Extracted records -

- Opening Delimiter -

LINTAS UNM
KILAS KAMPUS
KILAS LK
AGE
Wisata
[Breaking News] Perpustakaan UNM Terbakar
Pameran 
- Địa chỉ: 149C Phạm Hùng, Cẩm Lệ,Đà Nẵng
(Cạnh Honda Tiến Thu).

- Closing Delimiter -

DIRECTIONS FOR THIS TASK - Please reproduce every line of the records above, keeping each one unchanged.

ANSWER TO THIS EXERCISE -
LINTAS UNM
KILAS KAMPUS
KILAS LK
AGE
Wisata
[Breaking News] Perpustakaan UNM Terbakar
Pameran 
- Địa chỉ: 149C Phạm Hùng, Cẩm Lệ,Đà Nẵng
(Cạnh Honda Tiến Thu).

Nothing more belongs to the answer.